Володя Овчинников был фигуративистом и более того – прирожденным рассказчиком. В кругах неофициального искусства это выглядело не вполне приличным: мало намучились с официозом, с его изобразительностью и тематизмом. Ни тебе сюра, ни абстракции, ни символического напряга. В нормальном, «союзовском» искусстве рассказывания историй тоже как-то сторонились. Во-первых, конечно, по неумению. Но и по функциональной ненадобности тоже. Ведь вся эта изобразительность – ленины-в-октябре и геологи-в-тундре – была сугубо ритуальна. В самом деле, о чем тут рассказывать? Ну, стоит дядька с бородкой, в жилетке, среди матросов. Или там дядьки с хемингуэевскими бородами, в свитерах, среди сопок. Никаких неожиданностей. Объяви тему, заяви героев, и вся недолга. Отметились. Так что поначалу Овчинников с его историями был не очень-то ко двору. Думаю, Афанасьевича нисколько не волновала эта его неприсоединенность. Он смолоду был абсолютно отдельный, нерастворимый, не подверженный коллективным страстям… Знай себе выдавал картины, ладно скроенные, со встроенным вовнутрь развернутым нарративом, вроде бы легко читающимся, но на самом деле ускользающим, развивающимся самостоятельно, открытым в полной мере для какого-то другого, лучшего, чем мы, зрителя. Ведь живописный нарратив требует определенной, ныне полузабытой культуры, не считывания, совсем нет. Пожалуй, внемливания… Именно так, архаически – «и виждь, и внемли». Вот с этим у нашего поколения было худо…
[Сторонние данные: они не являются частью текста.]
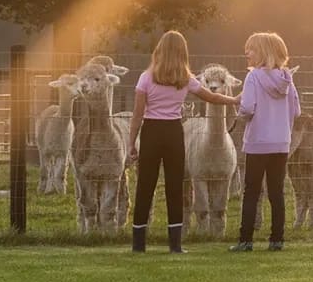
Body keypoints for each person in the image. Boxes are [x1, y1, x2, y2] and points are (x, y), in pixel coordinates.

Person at [126, 31, 238, 254]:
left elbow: (138, 114)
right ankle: (175, 245)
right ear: (182, 53)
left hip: (151, 132)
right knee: (175, 188)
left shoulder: (146, 78)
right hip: (174, 133)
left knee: (145, 186)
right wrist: (234, 99)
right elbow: (211, 97)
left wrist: (131, 143)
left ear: (159, 50)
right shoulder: (186, 79)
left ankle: (139, 244)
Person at [232, 32, 302, 252]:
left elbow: (247, 108)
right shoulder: (287, 79)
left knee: (252, 191)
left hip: (258, 142)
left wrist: (239, 114)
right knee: (276, 192)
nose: (247, 53)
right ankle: (277, 239)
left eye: (250, 49)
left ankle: (245, 240)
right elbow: (297, 110)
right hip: (281, 143)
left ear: (263, 52)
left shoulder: (253, 78)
Тем не менее к Овчинникову быстро привыкли, его плотные граненые человечки с металлическим, малевическим, цветовым разрешением, буквально «входили в каждый дом». Правда, как-то не особенно задумывались и о том, в чем природа его формообразования? Откуда такая «граненость»? Сегодня я бы сказал – из двух источников. Первый – граненый советский стакан, говорят, мухинского дизайна, им мерилась наша жизнь с детства до зрелости, от газировки до водяры. Второй, конечно, оптическая концентрированность поп-арта, развивающаяся от оптического к весомому, тактильному, предметному. К Овчинникову привыкли настолько, что воспринимали его присутствие в нашем искусстве как должное: особенно не интересовались, как он живет, чем мучается. Что ему, с его пристрастием к своим постоянным героям, сделается… Как железный дровосек, знай, высекает своих человечков… А как там у них судьба складывается… Не современное это дело – сопереживать чужой судьбе. Как это обычно бывает с сокровенными людьми, Овчинников никогда не переводил разговор на себя, не говоря уже о самопрезентации: никакого пиара, никакой медийной шумихи. Овчинников был уверен: его герои говорят сами за себя, да и за него тоже, только ленивый не поймет, что с ними происходит. А ничего особенно хорошего с ними не происходило: ни в исторические, ни в нынешние времена. У Овчинникова не было выраженной политической позиции: жертвам наводнения, описанного в «Медном всаднике», он сочувствует не меньше, чем жертвам советского, как Пригов писал, Милицанера. Он любит лишних людей, насельников всегда чуждого им мира, который они стремятся как-то по-человечески, по-доброму обживать, во что бы то ни стало… Конечно, ближе ему как наблюдателю мир советский: ангелы, бомжи, инвалиды, санитарки, мечтатели и неудачливые любовники – вечные аутсайдеры, они были известны ему досконально, как соседи по коммуналке. Овчинников был наблюдателем без розовых очков, он не дал себя обмануть: в новые времена его герои ощущали себя во все более жесткой и отчужденной реальности. В этом плане он вовсе не был русским Ботеро, с которым его нет-нет да и сравнивали: герои последнего стабильны в своей жовиальности и выживаемости. Овчинниковские – мятущиеся и неудовлетворенные. И все более замыкающиеся в себе. Как и их создатель. Прощай, Владимир Афанасьевич!
Монро
Прекрасно запомнил первую встречу с Владиком. 1989-й. Какая-то наша выставка в корпусе Бенуа Русского музея. Людей много – самый пик интереса к современному искусству. Открыв выставку, вышел на набережную перевести дух. Там – толпа: лето, оживленные раскланивающиеся люди, маленькие водовороты вокруг знаменитостей, демократическое общение всех со всеми. Все то, что мы сознательно культивировали – современное искусство как часть городской жизни – стремительно становилось привычкой для сотен людей. И отдел новейших течений становился привычкой.
– Что у вас на очереди? А Бойса еще раз привезут? Говорят, скоро Гайгер? Вот оно, тьфу-тьфу, чтоб не сглазить: похоже, дело сдвинулось, назад уже «им» не поворотить! Великие иллюзии!